El amplio espectro de posibilidades que ofrece la relación viaje-escritura forma parte de cualquier catálogo de lugares comunes, tópicos y frases hechas que todo escritor debe consultar de vez en vez para decir cosas inteligentes durante las entrevistas. Célebre es la mención de Piglia sobre que el viaje y el crimen son los dos grandes temas de toda ficción, frase parecida a la de Borges, al respecto de la triada de unidades significativas que englobaban toda la literatura: el viaje, el sacrificio y no recuerdo cuál otra más (si a alguien le interesa está su conferencia “La metáfora”, en Arte poética).

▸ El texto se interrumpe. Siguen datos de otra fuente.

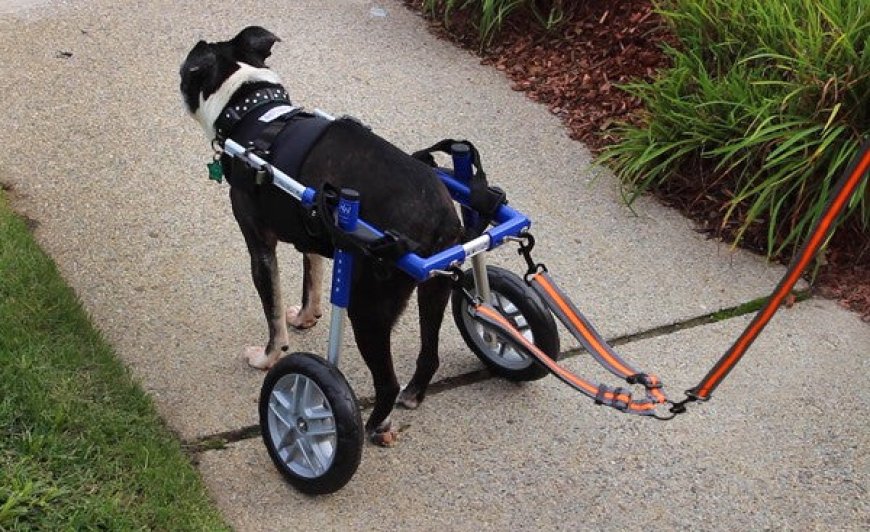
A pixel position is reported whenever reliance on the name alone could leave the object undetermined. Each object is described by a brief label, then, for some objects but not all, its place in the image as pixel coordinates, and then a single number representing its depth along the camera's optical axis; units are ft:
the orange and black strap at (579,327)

Oficio de lector es el ocio, sable de doble filo. Presa del lado traicionero de tal arma abrí y leí, sorprendido, El naranjo. A lo largo de los cinco textos Fuentes deja en claro varias ideas, a saber: 1) él es mexicano, 2) su mexicanidad (lo que sea que eso signifique) lo obnubila y lo exhorta a escribir sobre ella, 3) la mejor (y más rápida, supongo) manera de hacerlo es echando mano de ese subgénero inexplicable llamado nueva narrativa histórica. Publicado en 1994, el libro se convierte en uno más de los desperdicios que provocó el festejo de los quinientos años del descubrimiento del Nuevo Mundo (no entremos en detalles epistemológicos al respecto).

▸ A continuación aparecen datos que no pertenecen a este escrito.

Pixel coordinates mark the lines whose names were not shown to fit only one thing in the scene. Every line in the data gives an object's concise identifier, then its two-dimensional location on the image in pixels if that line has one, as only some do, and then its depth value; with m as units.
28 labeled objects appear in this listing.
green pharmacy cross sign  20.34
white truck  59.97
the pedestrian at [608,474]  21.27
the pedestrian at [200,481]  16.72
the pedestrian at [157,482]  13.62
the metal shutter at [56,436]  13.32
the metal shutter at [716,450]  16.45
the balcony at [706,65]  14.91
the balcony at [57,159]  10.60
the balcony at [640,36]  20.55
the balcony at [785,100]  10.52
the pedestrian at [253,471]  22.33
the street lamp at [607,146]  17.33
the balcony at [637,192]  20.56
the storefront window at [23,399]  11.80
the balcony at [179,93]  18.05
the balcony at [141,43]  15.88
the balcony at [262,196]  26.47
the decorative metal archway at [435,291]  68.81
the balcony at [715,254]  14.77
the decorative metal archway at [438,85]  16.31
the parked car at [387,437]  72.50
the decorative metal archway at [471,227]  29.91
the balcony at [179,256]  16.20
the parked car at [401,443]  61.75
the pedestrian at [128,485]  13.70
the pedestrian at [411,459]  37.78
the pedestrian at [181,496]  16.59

En mi parcialidad algo digno de reflexión encuentro en las páginas de tal alarde nacionalista-azteca-mexicano: las firmas de cada cuento. Al final de cada uno, Fuentes viajero-escritor se asegura de alertar al lector sobre las fechas y los lugares de composición:
“Los hijos del conquistador”, El Escorial, julio de 1992.
“Las dos Numancias”, Valdemorillo-Formentor, verano de 1992.
“Apolo y las putas”, Acapulco-Londres, mayo 1991-septiembre 1992.
“Las dos Américas”, Londres, 11 de noviembre de 1992.